• Assignment:
In this exercise, write out the data word for word and leave every image out.

• Record excerpts:
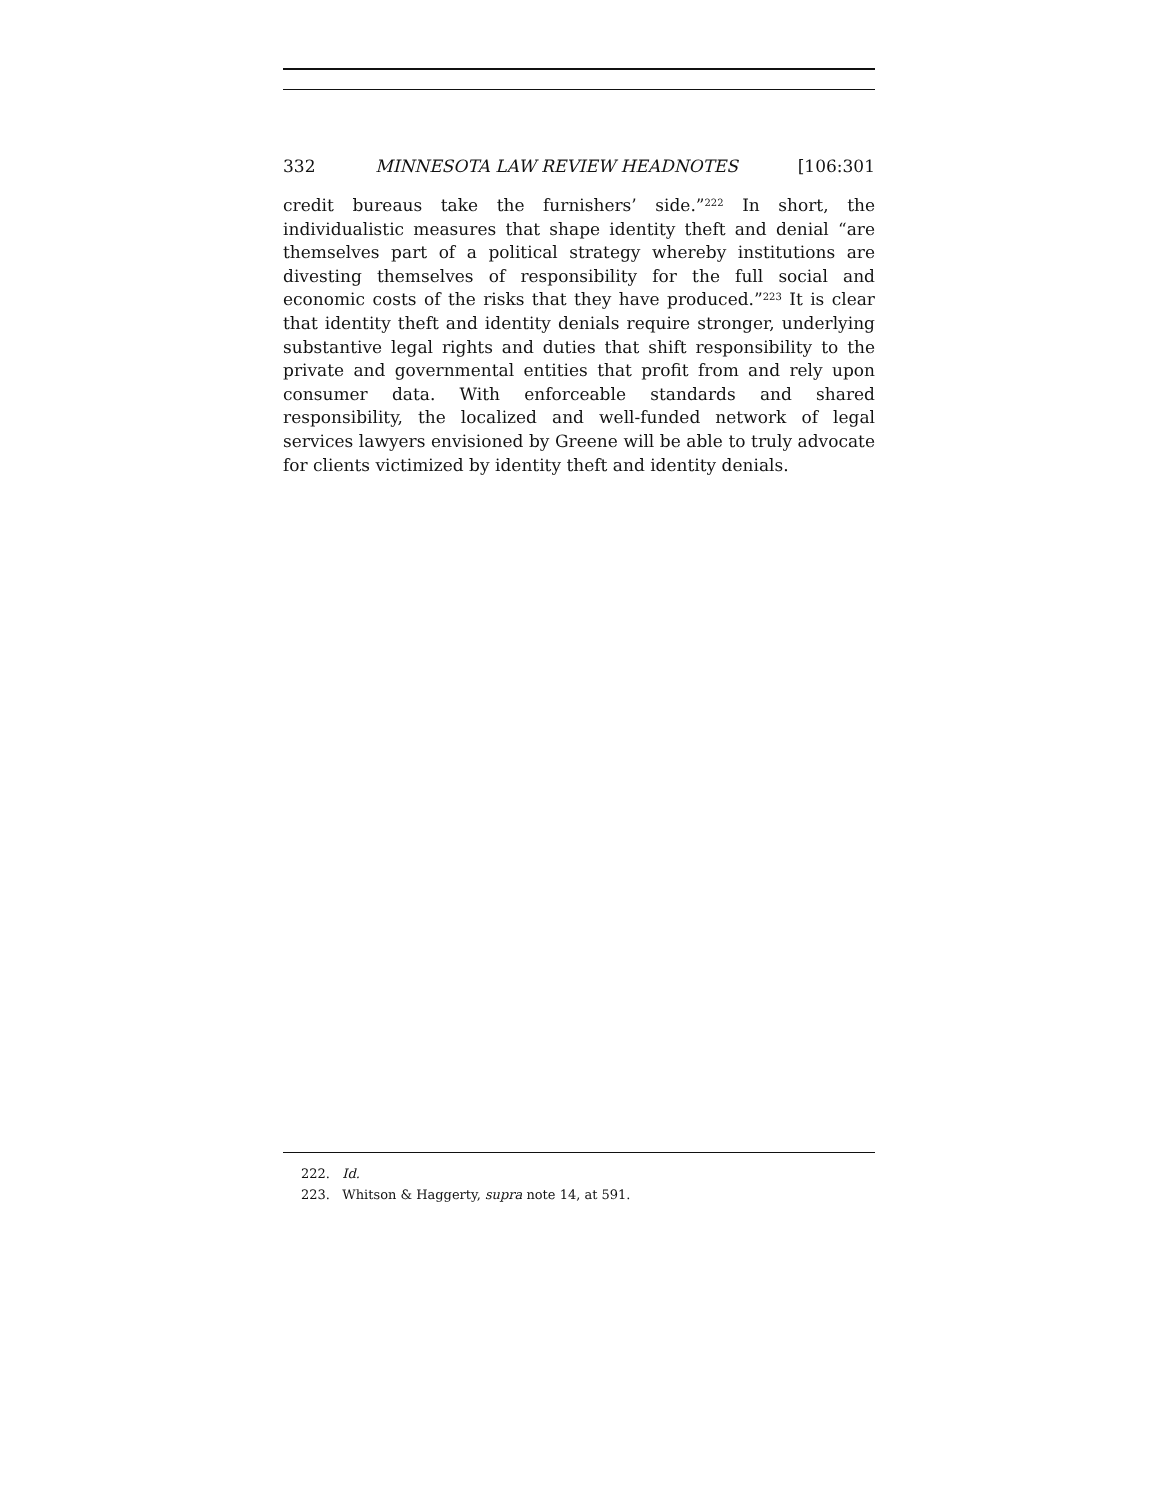332 MINNESOTA LAW REVIEW HEADNOTES [106:301
credit bureaus take the furnishers’ side.”<sup>222</sup> In short, the individualistic measures that shape identity theft and denial “are themselves part of a political strategy whereby institutions are divesting themselves of responsibility for the full social and economic costs of the risks that they have produced.”<sup>223</sup> It is clear that identity theft and identity denials require stronger, underlying substantive legal rights and duties that shift responsibility to the private and governmental entities that profit from and rely upon consumer data. With enforceable standards and shared responsibility, the localized and well-funded network of legal services lawyers envisioned by Greene will be able to truly advocate for clients victimized by identity theft and identity denials.
222. Id.
223. Whitson & Haggerty, supra note 14, at 591.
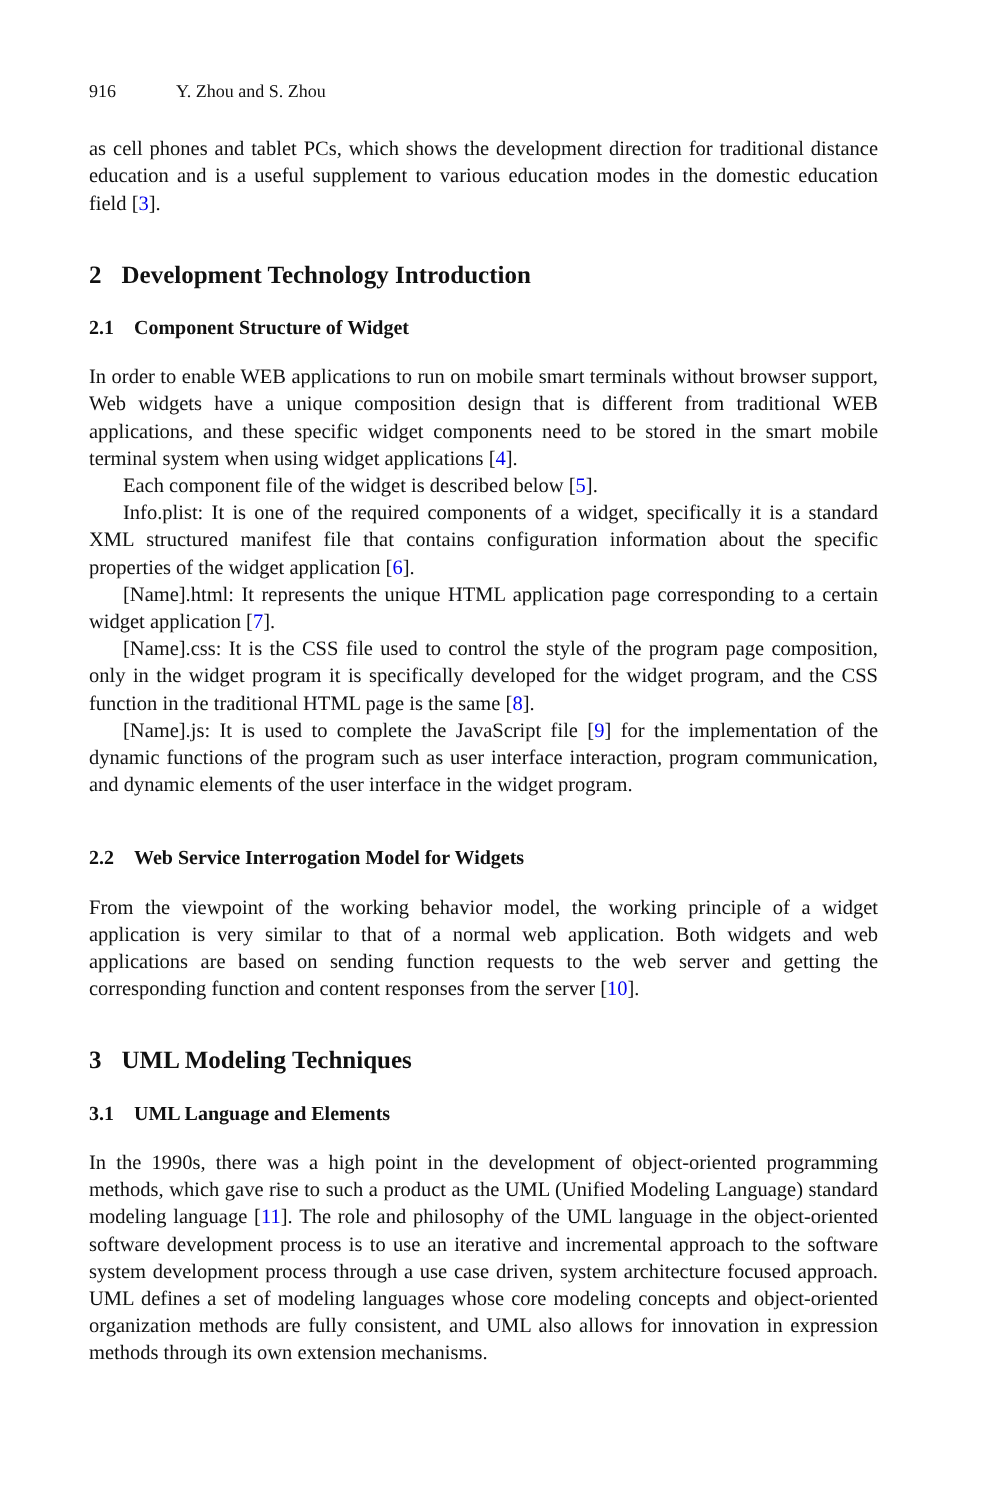916 Y. Zhou and S. Zhou
as cell phones and tablet PCs, which shows the development direction for traditional distance education and is a useful supplement to various education modes in the domestic education field [3].
2 Development Technology Introduction
2.1 Component Structure of Widget
In order to enable WEB applications to run on mobile smart terminals without browser support, Web widgets have a unique composition design that is different from traditional WEB applications, and these specific widget components need to be stored in the smart mobile terminal system when using widget applications [4].
Each component file of the widget is described below [5].
Info.plist: It is one of the required components of a widget, specifically it is a standard XML structured manifest file that contains configuration information about the specific properties of the widget application [6].
[Name].html: It represents the unique HTML application page corresponding to a certain widget application [7].
[Name].css: It is the CSS file used to control the style of the program page composition, only in the widget program it is specifically developed for the widget program, and the CSS function in the traditional HTML page is the same [8].
[Name].js: It is used to complete the JavaScript file [9] for the implementation of the dynamic functions of the program such as user interface interaction, program communication, and dynamic elements of the user interface in the widget program.
2.2 Web Service Interrogation Model for Widgets
From the viewpoint of the working behavior model, the working principle of a widget application is very similar to that of a normal web application. Both widgets and web applications are based on sending function requests to the web server and getting the corresponding function and content responses from the server [10].
3 UML Modeling Techniques
3.1 UML Language and Elements
In the 1990s, there was a high point in the development of object-oriented programming methods, which gave rise to such a product as the UML (Unified Modeling Language) standard modeling language [11]. The role and philosophy of the UML language in the object-oriented software development process is to use an iterative and incremental approach to the software system development process through a use case driven, system architecture focused approach. UML defines a set of modeling languages whose core modeling concepts and object-oriented organization methods are fully consistent, and UML also allows for innovation in expression methods through its own extension mechanisms.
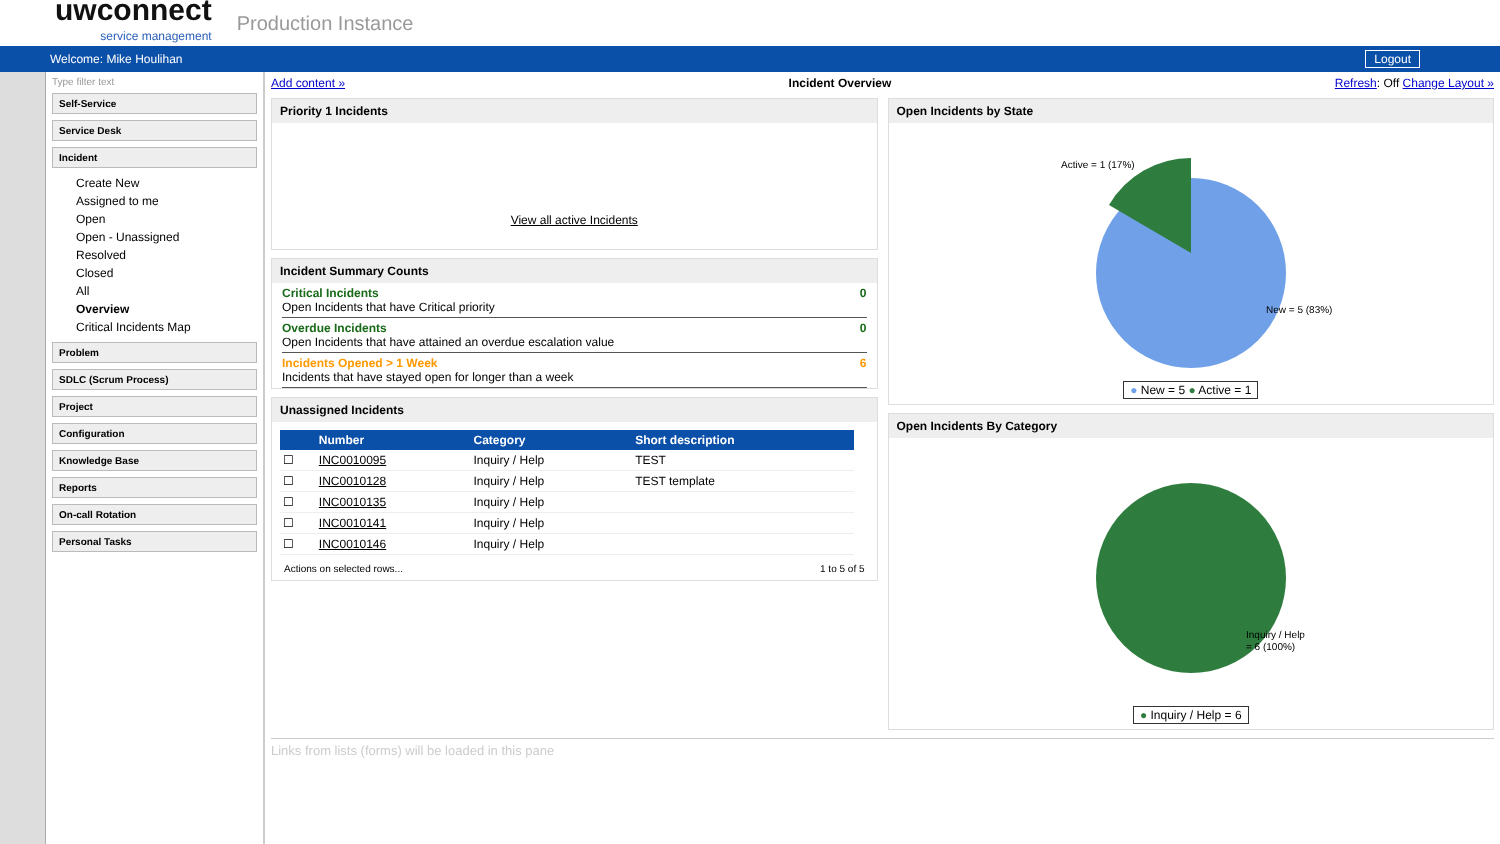uwconnect
service management
Production Instance
Welcome: Mike Houlihan Logout
Type filter text
Self-Service
Service Desk
Incident
Create New
Assigned to me
Open
Open - Unassigned
Resolved
Closed
All
Overview
Critical Incidents Map
Problem
SDLC (Scrum Process)
Project
Configuration
Knowledge Base
Reports
On-call Rotation
Personal Tasks
Add content » Incident Overview Refresh: Off Change Layout »
Priority 1 Incidents
View all active Incidents
Incident Summary Counts
Critical Incidents
Open Incidents that have Critical priority
0
Overdue Incidents
Open Incidents that have attained an overdue escalation value
0
Incidents Opened > 1 Week
Incidents that have stayed open for longer than a week
6
Unassigned Incidents
| | Number | Category | Short description |
| --- | --- | --- | --- |
| ☐ | INC0010095 | Inquiry / Help | TEST |
| ☐ | INC0010128 | Inquiry / Help | TEST template |
| ☐ | INC0010135 | Inquiry / Help | |
| ☐ | INC0010141 | Inquiry / Help | |
| ☐ | INC0010146 | Inquiry / Help | |
Actions on selected rows... 1 to 5 of 5
Open Incidents by State
Active = 1 (17%)
New = 5 (83%)
● New = 5 ● Active = 1
Open Incidents By Category
Inquiry / Help
= 6 (100%)
● Inquiry / Help = 6
Links from lists (forms) will be loaded in this pane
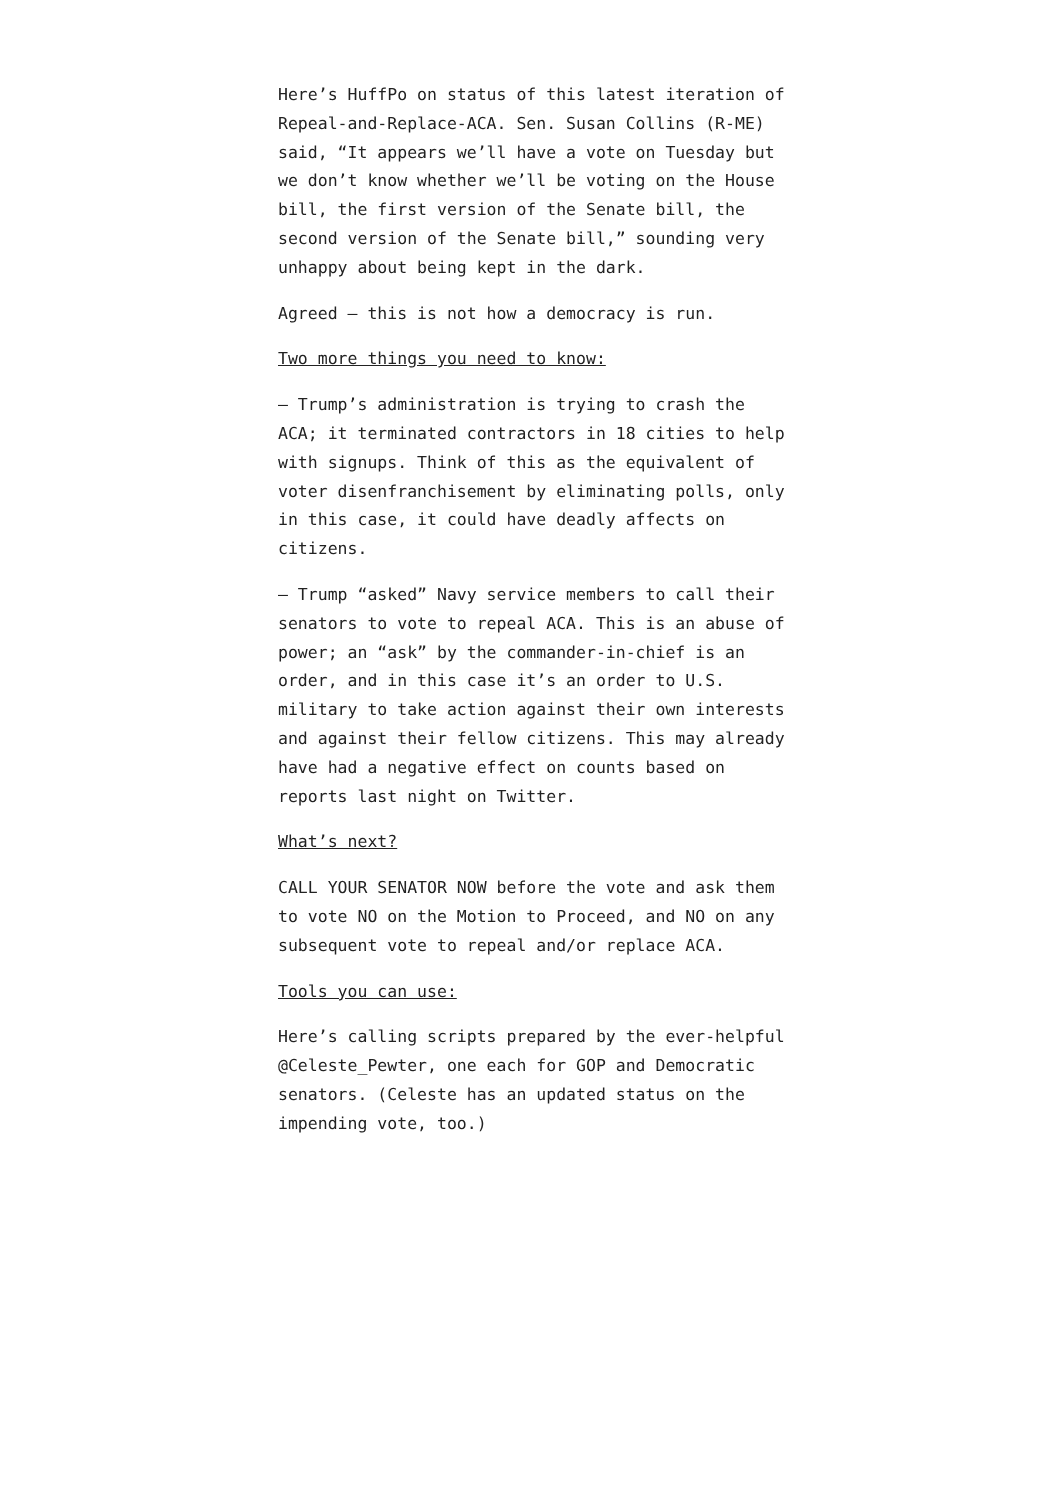Here’s HuffPo on status of this latest iteration of Repeal-and-Replace-ACA. Sen. Susan Collins (R-ME) said, “It appears we’ll have a vote on Tuesday but we don’t know whether we’ll be voting on the House bill, the first version of the Senate bill, the second version of the Senate bill,” sounding very unhappy about being kept in the dark.
Agreed — this is not how a democracy is run.
Two more things you need to know:
— Trump’s administration is trying to crash the ACA; it terminated contractors in 18 cities to help with signups. Think of this as the equivalent of voter disenfranchisement by eliminating polls, only in this case, it could have deadly affects on citizens.
— Trump “asked” Navy service members to call their senators to vote to repeal ACA. This is an abuse of power; an “ask” by the commander-in-chief is an order, and in this case it’s an order to U.S. military to take action against their own interests and against their fellow citizens. This may already have had a negative effect on counts based on reports last night on Twitter.
What’s next?
CALL YOUR SENATOR NOW before the vote and ask them to vote NO on the Motion to Proceed, and NO on any subsequent vote to repeal and/or replace ACA.
Tools you can use:
Here’s calling scripts prepared by the ever-helpful @Celeste_Pewter, one each for GOP and Democratic senators. (Celeste has an updated status on the impending vote, too.)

• Output for this task:
332 MINNESOTA LAW REVIEW HEADNOTES [106:301
credit bureaus take the furnishers’ side.”<sup>222</sup> In short, the individualistic measures that shape identity theft and denial “are themselves part of a political strategy whereby institutions are divesting themselves of responsibility for the full social and economic costs of the risks that they have produced.”<sup>223</sup> It is clear that identity theft and identity denials require stronger, underlying substantive legal rights and duties that shift responsibility to the private and governmental entities that profit from and rely upon consumer data. With enforceable standards and shared responsibility, the localized and well-funded network of legal services lawyers envisioned by Greene will be able to truly advocate for clients victimized by identity theft and identity denials.
222. Id.
223. Whitson & Haggerty, supra note 14, at 591.
916 Y. Zhou and S. Zhou
as cell phones and tablet PCs, which shows the development direction for traditional distance education and is a useful supplement to various education modes in the domestic education field [3].
2 Development Technology Introduction
2.1 Component Structure of Widget
In order to enable WEB applications to run on mobile smart terminals without browser support, Web widgets have a unique composition design that is different from traditional WEB applications, and these specific widget components need to be stored in the smart mobile terminal system when using widget applications [4].
Each component file of the widget is described below [5].
Info.plist: It is one of the required components of a widget, specifically it is a standard XML structured manifest file that contains configuration information about the specific properties of the widget application [6].
[Name].html: It represents the unique HTML application page corresponding to a certain widget application [7].
[Name].css: It is the CSS file used to control the style of the program page composition, only in the widget program it is specifically developed for the widget program, and the CSS function in the traditional HTML page is the same [8].
[Name].js: It is used to complete the JavaScript file [9] for the implementation of the dynamic functions of the program such as user interface interaction, program communication, and dynamic elements of the user interface in the widget program.
2.2 Web Service Interrogation Model for Widgets
From the viewpoint of the working behavior model, the working principle of a widget application is very similar to that of a normal web application. Both widgets and web applications are based on sending function requests to the web server and getting the corresponding function and content responses from the server [10].
3 UML Modeling Techniques
3.1 UML Language and Elements
In the 1990s, there was a high point in the development of object-oriented programming methods, which gave rise to such a product as the UML (Unified Modeling Language) standard modeling language [11]. The role and philosophy of the UML language in the object-oriented software development process is to use an iterative and incremental approach to the software system development process through a use case driven, system architecture focused approach. UML defines a set of modeling languages whose core modeling concepts and object-oriented organization methods are fully consistent, and UML also allows for innovation in expression methods through its own extension mechanisms.
uwconnect
service management
Production Instance
Welcome: Mike Houlihan Logout
Type filter text
Self-Service
Service Desk
Incident
Create New
Assigned to me
Open
Open - Unassigned
Resolved
Closed
All
Overview
Critical Incidents Map
Problem
SDLC (Scrum Process)
Project
Configuration
Knowledge Base
Reports
On-call Rotation
Personal Tasks
Add content » Incident Overview Refresh: Off Change Layout »
Priority 1 Incidents
View all active Incidents
Incident Summary Counts
Critical Incidents
Open Incidents that have Critical priority
0
Overdue Incidents
Open Incidents that have attained an overdue escalation value
0
Incidents Opened > 1 Week
Incidents that have stayed open for longer than a week
6
Unassigned Incidents
| | Number | Category | Short description |
| --- | --- | --- | --- |
| ☐ | INC0010095 | Inquiry / Help | TEST |
| ☐ | INC0010128 | Inquiry / Help | TEST template |
| ☐ | INC0010135 | Inquiry / Help | |
| ☐ | INC0010141 | Inquiry / Help | |
| ☐ | INC0010146 | Inquiry / Help | |
Actions on selected rows... 1 to 5 of 5
Open Incidents by State
Active = 1 (17%)
New = 5 (83%)
● New = 5 ● Active = 1
Open Incidents By Category
Inquiry / Help
= 6 (100%)
● Inquiry / Help = 6
Links from lists (forms) will be loaded in this pane
Here’s HuffPo on status of this latest iteration of Repeal-and-Replace-ACA. Sen. Susan Collins (R-ME) said, “It appears we’ll have a vote on Tuesday but we don’t know whether we’ll be voting on the House bill, the first version of the Senate bill, the second version of the Senate bill,” sounding very unhappy about being kept in the dark.
Agreed — this is not how a democracy is run.
Two more things you need to know:
— Trump’s administration is trying to crash the ACA; it terminated contractors in 18 cities to help with signups. Think of this as the equivalent of voter disenfranchisement by eliminating polls, only in this case, it could have deadly affects on citizens.
— Trump “asked” Navy service members to call their senators to vote to repeal ACA. This is an abuse of power; an “ask” by the commander-in-chief is an order, and in this case it’s an order to U.S. military to take action against their own interests and against their fellow citizens. This may already have had a negative effect on counts based on reports last night on Twitter.
What’s next?
CALL YOUR SENATOR NOW before the vote and ask them to vote NO on the Motion to Proceed, and NO on any subsequent vote to repeal and/or replace ACA.
Tools you can use:
Here’s calling scripts prepared by the ever-helpful @Celeste_Pewter, one each for GOP and Democratic senators. (Celeste has an updated status on the impending vote, too.)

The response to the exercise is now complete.